Google Cloud Next 21 focusing on sustainability
Climate change and the transition to low-carbon growth will have profound impacts on every sector of the economy in the decades ahead. The need to understand these effects and their implications for the economy and financial system places climate change analysis in a significant role for companies’ strategic planning.
Reducing risks requires global action on climate change policies supported by technological progress and socio-economic change. Efforts to decarbonize economies carry risks of their own, and a late and abrupt transition to a low-carbon economy could lead to assets suddenly losing value and a rapid repricing of climate-related risks.
Past years have been a turning point for many, as it showed companies of all sizes and verticals that they need flexible environments enabled by the cloud to keep up with new demands. Research supports this, finding that up to 78% of IT enterprises are accelerating cloud journeys. In Knowit, we are meeting with customers every day on this topic, charting with them their own tailored cloud journey.
Corporate leaders in sustainability
Knowit is strongly committed to sustainable development. Sustainability is about creating long-term value by integrating environmental, social, and financial risks and opportunities in business strategy and operations. Integrating sustainability contributes to creating an attractive and flexible company that is equipped for a changeable business landscape.
Google became carbon-neutral in 2007, meaning that it has purchased offsets to balance all carbon-emitting energy sources since then. In 2020, Google’s parent company Alphabet announced that it would invest $5.75 billion in sustainability bonds, making Google one of the corporate leaders in sustainability. Google is also the first major company to commit to operating on 24/7 carbon-free energy in all its data centers and campuses worldwide by 2030.

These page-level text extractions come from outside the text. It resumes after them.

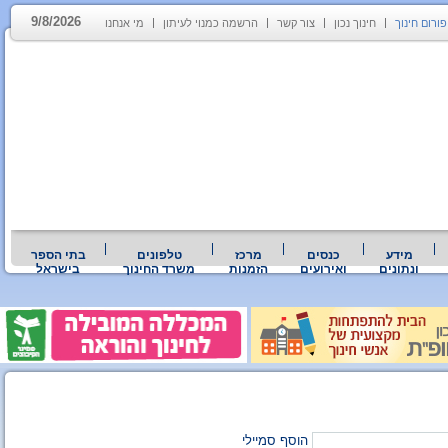
9/8/2026
פורום חינוך
חינוך נכון
צור קשר
הרשמה כמנוי לעיתון
מי אנחנו
מידע
כנסים
מרכז
טלפונים
בתי הספר
ונתונים
ואירועים
הזמנות
משרד החינוך
בישראל
הוסף סמיילי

Many customers face tough questions about how their business impacts the natural environment today and how climate change will affect it in the future. In August, Google analyzed the aggregate data from all customers across Google Cloud Platform, and over 600,000 gross kg CO2 emissions were associated with projects that it recommended for cleanup or reclamation.

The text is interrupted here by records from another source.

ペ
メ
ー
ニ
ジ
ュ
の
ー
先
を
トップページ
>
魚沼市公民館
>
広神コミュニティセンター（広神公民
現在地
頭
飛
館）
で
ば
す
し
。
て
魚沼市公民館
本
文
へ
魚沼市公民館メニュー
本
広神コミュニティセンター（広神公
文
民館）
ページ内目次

Google Datacenter Hamina Finland. Photo: Google
Google has deliberately chartered an eco-friendly course for the design and constructions of data centers around the globe including its Hamina datacenter in Finland. The company’s long-term goal is to deliberately only use renewable energies to meet the energy requirement for its data centers. Storing data and operating applications in a local data center powered by green energy is a key factor to meet demands of latency, availability, security and carbon footprint reduction.
Understanding how to fight climate change
This year, one of the important themes in Google Cloud Next 21 has been to address climate change by featuring new products and services to monitor and reduce energy consumption. One of the announcements relates to a new feature that will provide custom carbon footprint reports that detail the carbon emissions their cloud usage generates.

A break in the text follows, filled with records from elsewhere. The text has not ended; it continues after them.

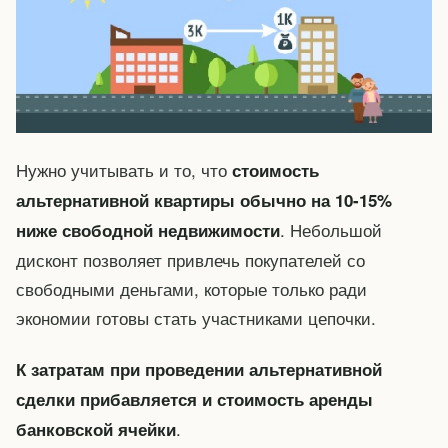
Нужно учитывать и то, что
стоимость
альтернативной квартиры обычно на 10-15%
. Небольшой
ниже свободной недвижимости
дисконт позволяет привлечь покупателей со
свободными деньгами, которые только ради
экономии готовы стать участниками цепочки.
К затратам при проведении альтернативной
сделки прибавляется и стоимость аренды
.
банковской ячейки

To help customers run their business with as light a footprint as possible, Google Cloud offers Carbon Footprint. It provides visibility for each customer into the climate impacts of products purchased from Google Cloud so that customers can report on and take action to reduce those impacts.
Google Cloud will also alert users of idle cloud instances and the associated carbon footprint. Deleting the instances should reduce the footprint. The Unattended Project Recommender API will include carbon emissions saving estimate from removed idle resources and Active Assist Recommender will include a sustainability category, according to the company.
A report tailored to customers specific carbon footprint, Google looks at the gross carbon emissions produced by the computing infrastructure supporting its internal services. Google apportions those gross emissions to each Google Cloud product and allocates the emissions to a customer based on the customer's usage of those Google Cloud products.
Carbon Footprint builds its calculations from bottom-to-top, relying heavily on machine-level power and activity monitoring inside Google data centers. This lets the platform allocate gross emissions to the internal services that are directly using these machines or driving machine purchasing decisions. This level of granularity enables Google to apportion gross emissions to customers based on their specific usage.
Knowit partnership with Google
Due to the use of the latest and more energy-efficient servers in cloud data centers, a dramatic improvement in the reduction of carbon emissions is seen. These servers usually function at higher usage rates than on-premises data centers and can optimize their energy consumption using modern technologies. According to a recent cloud survey study, "Moving applications to the cloud could compress the energy footprint of a workload to one-fifth of that of running the same workload in on-premises data centers."
Knowit supports companies and organizations in digital transformation with a unique combination of competence in IT, design, communication, and management. We develop innovative and sustainable solutions that contribute to high business value for our clients. Since the company was established in 1990, we have built up significant momentum by offering Google-related services.